Of course, a person could also create a bunch of reasonable sounding personal blogs, get them into the index, then change the contents to be a bunch of evil unicorns after a period of time has passed and let it slip in that way. Sigh.

Irenes (many)

@aud yeah, you have to keep in mind that this is an adaptive system, we're not fighting against the wind or the rain, we're fighting against people who will find new forms of malicious behavior in response to any protection we come up with.

Irenes (many)

@aud that isn't to say we can't win, but for each proposed mitigation we need to do adversarial modeling: how would an attacker get around this? what would we do about that? how would they get around that? etc

Asta [AMP]

@[email protected] hmmmm. yes. I'm definitely keeping my thinking too bounded by that problem, probably because I remember how good search used to be.

I think you're right that I need to free myself of it.

Irenes (many)

@aud and mitigations that just become an endless chain of "we'll re-train the thing based on the feedback that we got it wrong at the previous step" are generally not the best idea because, like, there's no reason to think we can actually stay ahead in that arms race

Asta [AMP]

@[email protected] ah, yeah, sorry. I really meant "solved" for a particular time and place for a particular set of cases. In the sense that yahoo, etc, had 'solved' it during their heyday, so to speak.

But perhaps that's still not correct, even with a rather loosey-goosey definition of what solving means.

Irenes (many)

@aud oh good sorry to belabor the point!

Asta [AMP]

@[email protected] I guess the idea of "where is the information and how do we find it?" is unsolvable so long as time keeps flowing. There's just approaches that work better than others, until they don't.

Asta [AMP]

@[email protected] agreed.

(that's actually a big reason why we're having this discussion, in that I feel very free and un-judged to propose whatever comes to mind, whether I can see and work through the flaws or not. You're not only very insightful and helpful, but you're also very non-judgemental and safe to bounce even non-working ideas against. It's nice)

Asta [AMP]

@[email protected] Well, and then I think that comes down to a sort of fundamental issue with the approach, too, which harkens back to you saying that maybe search itself is dead. Constant 're-training' might stem the bleeding, but it also might mean your approach is just... not going to work and you're just throwing bandaids on top of it.
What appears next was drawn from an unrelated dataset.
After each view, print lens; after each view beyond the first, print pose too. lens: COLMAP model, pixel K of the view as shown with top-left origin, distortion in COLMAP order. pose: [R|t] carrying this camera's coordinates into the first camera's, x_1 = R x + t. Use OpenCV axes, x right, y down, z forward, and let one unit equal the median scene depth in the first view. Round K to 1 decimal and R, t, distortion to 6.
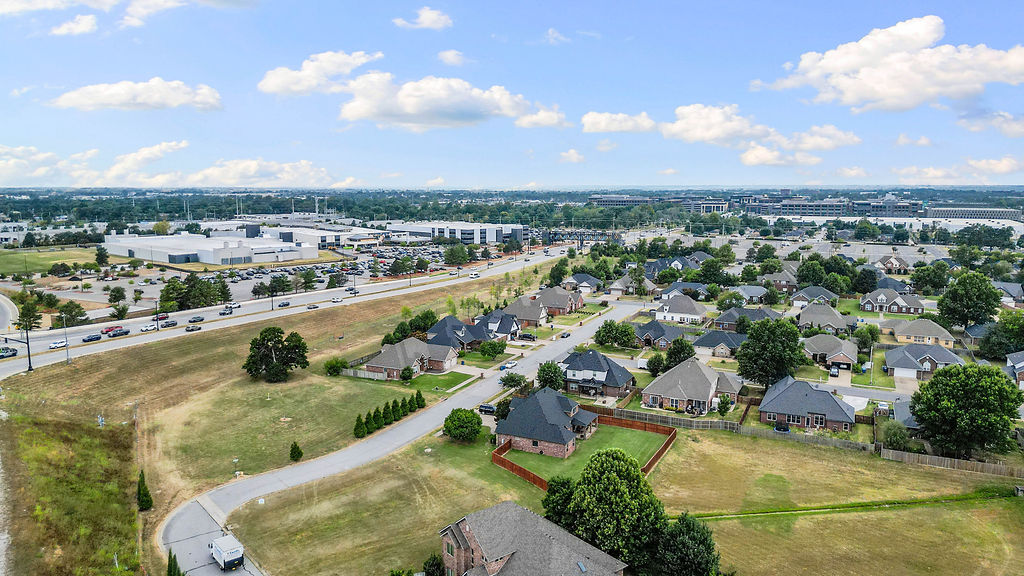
lens RADIAL K [[721.5, 0, 512.0], [0, 721.5, 288.0], [0, 0, 1]] dist [0.087897, -0.139926]
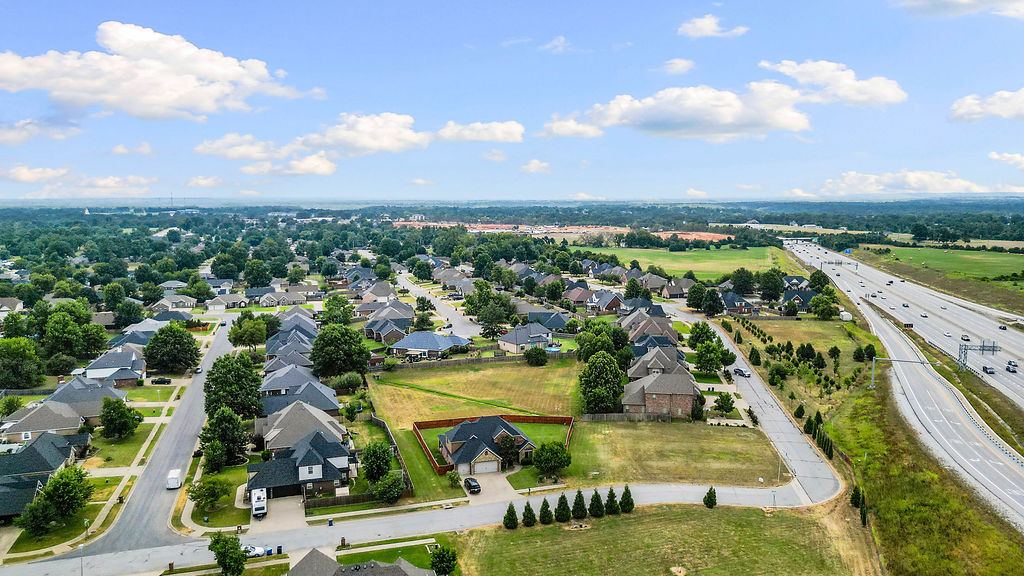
lens RADIAL K [[792.1, 0, 512.0], [0, 792.1, 288.0], [0, 0, 1]] dist [0.036333, -0.000751]
pose [[-0.701411, -0.122526, 0.702146, -0.860401], [0.074643, 0.967070, 0.243320, -0.336443], [-0.708837, 0.223078, -0.669168, 1.923739]]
(see: LLMs and "fixes" for the most obvious example. But SEO spam is possibly a form of that as well)

Irenes (many)

@aud awww!!!! that's really sweet of you to say. we try really hard at that, but we still feel like we fail a lot

Asta [AMP]

@[email protected] No no, it's good. Even though I'm less devoted to the idea of 'search' as my language might indicate (I'm really just using it as a shorthand for 'how do get information?'), it's still very much bound up in my thinking as to how information might be obtained. I mean, the idea of asking questions and receiving an answer and judging its suitability is... well, old. As you're aware. And search engines try to present themselves as basically that in a very literal form. So as the "current existing model", they definitely dominate my brain space.

Asta [AMP]

@[email protected] I know the feeling (as someone who tries for the same thing... most of the time. When someone is in good faith), but I can safely say I always feel that way about any discussion we've had!